Symptoms :
1. Virtual Machines(VMs) suddenly lose connectivity to all or some network destinations. Pings to those addresses fail.
2.During this operation, the vmxnet3 vNIC generates a message about “hang detected" in the ESXi kernel logs, similar to the following:
"Vmxnet3: 21228: vmname,00:50:56:11:00:00, portID(1341010101): Hang detected,numHangQ: 4, enableGen: 9218"
3. Additionally, the following errors were logged in vmkernel.logs -
"WARNING: Uplink: 21014: Queue 0 of device vmnicX stuck, resetting the device"
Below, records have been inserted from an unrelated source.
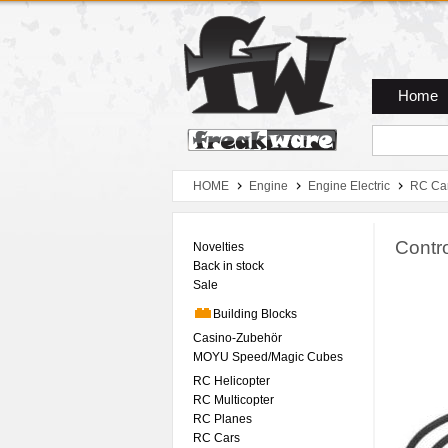
Zum Hauptmenue
Zum Seiteninhalt
Zum Warenkob
Home
HOME
Engine
Engine Electric
RC Ca
Contro
Novelties
Back in stock
Sale
Building Blocks
Casino-Zubehör
MOYU Speed/Magic Cubes
RC Helicopter
RC Multicopter
RC Planes
RC Cars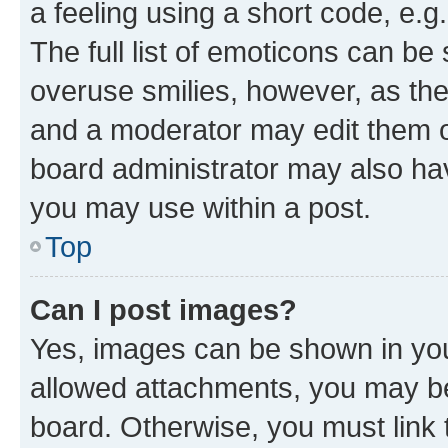
a feeling using a short code, e.g
The full list of emoticons can be 
overuse smilies, however, as th
and a moderator may edit them o
board administrator may also hav
you may use within a post.
Top
Can I post images?
Yes, images can be shown in your
allowed attachments, you may be
board. Otherwise, you must link 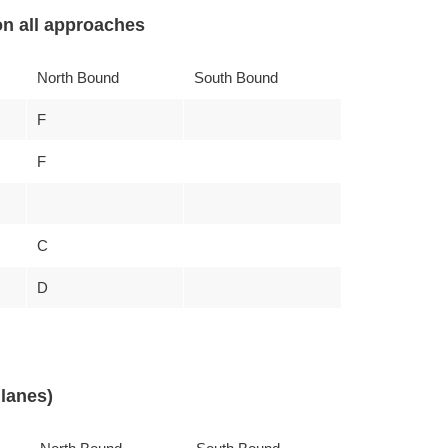
n all approaches
North Bound
South Bound
F
F
C
D
lanes)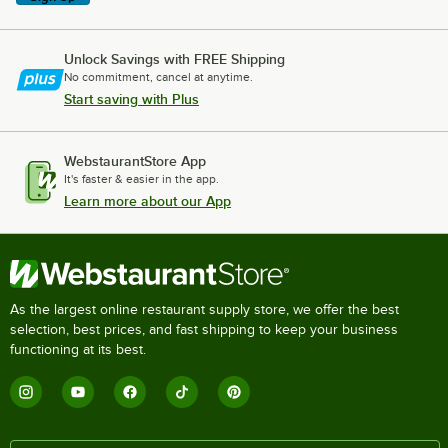
Unlock Savings with FREE Shipping
No commitment, cancel at anytime.
Start saving with Plus
WebstaurantStore App
It's faster & easier in the app.
Learn more about our App
As the largest online restaurant supply store, we offer the best
selection, best prices, and fast shipping to keep your business
functioning at its best.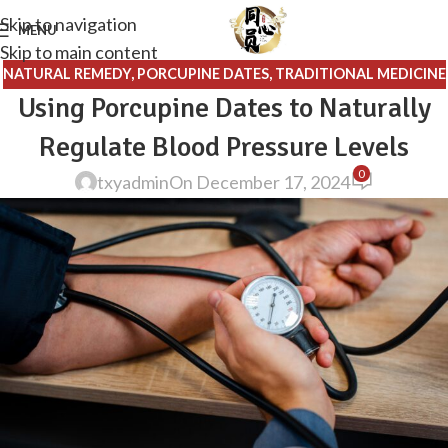
Skip to navigation
MENU
Skip to main content
NATURAL REMEDY
,
PORCUPINE DATES
,
TRADITIONAL MEDICINE
Using Porcupine Dates to Naturally
Regulate Blood Pressure Levels
0
txyadmin
On December 17, 2024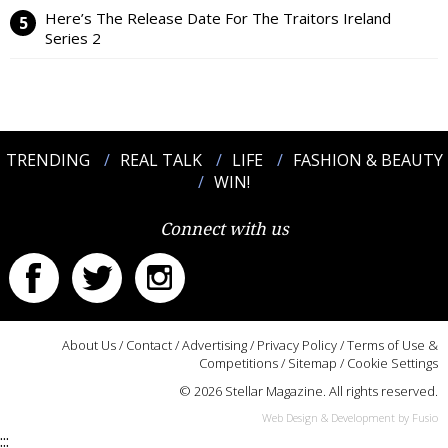
Here’s The Release Date For The Traitors Ireland
Series 2
TRENDING
REAL TALK
LIFE
FASHION & BEAUTY
WIN!
Connect with us
About Us
/
Contact
/
Advertising
/
Privacy Policy
/
Terms of Use &
Competitions
/
Sitemap
/
Cookie Settings
© 2026 Stellar Magazine. All rights reserved.
Web Design & Development by Fusio
:::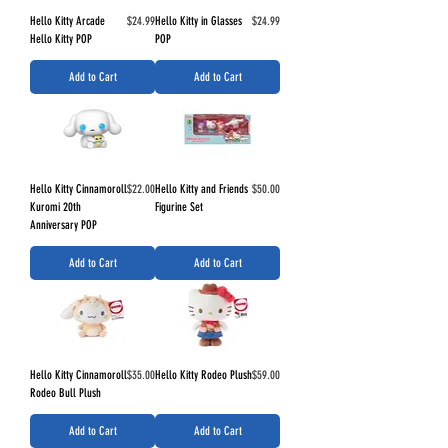
Price
Price
Hello Kitty Arcade
$24.99
Hello Kitty in Glasses
$24.99
Hello Kitty POP
POP
Add to Cart
Add to Cart
Price
Price
Hello Kitty Cinnamoroll
$22.00
Hello Kitty and Friends
$50.00
Kuromi 20th
Figurine Set
Anniversary POP
Add to Cart
Add to Cart
Price
Price
Hello Kitty Cinnamoroll
$35.00
Hello Kitty Rodeo Plush
$59.00
Rodeo Bull Plush
Add to Cart
Add to Cart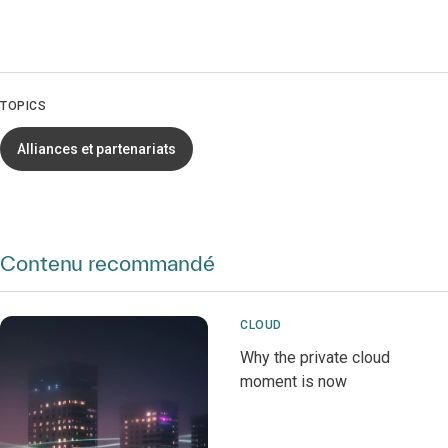
TOPICS
Alliances et partenariats
Contenu recommandé
CLOUD
Why the private cloud
moment is now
4. Connectivity is restored by migrating the network of impacted VMs to another VMnic on the same/different host)
5. Flapping the VMnic link UP/Down does not help.
VMware vSphere ESXi 7.0.x
Ntg3 driver version - 4.1.9.0
It appears the issue (TX hang) is caused by a rare data race in ntg3 driver between Ntg3XmitPktList and Ntg3TxCompletion.
It requires Ntg3TxCompletion to mark the completion of the entire TXQ (e.g. from almost full to empty) within a very narrow window of Ntg3XmitPktList when it finds that the TXQ is full.
The fix will be included in the next latest ntg3 driver version.
Workaround :
Hardware vendor provided bootleg version with the fix.
The bootleg driver adds a line in Ntg3NetPollCB such that if the TXQ is empty but paused, it would also call Ntg3TxCompletion so that the TXQ could restart.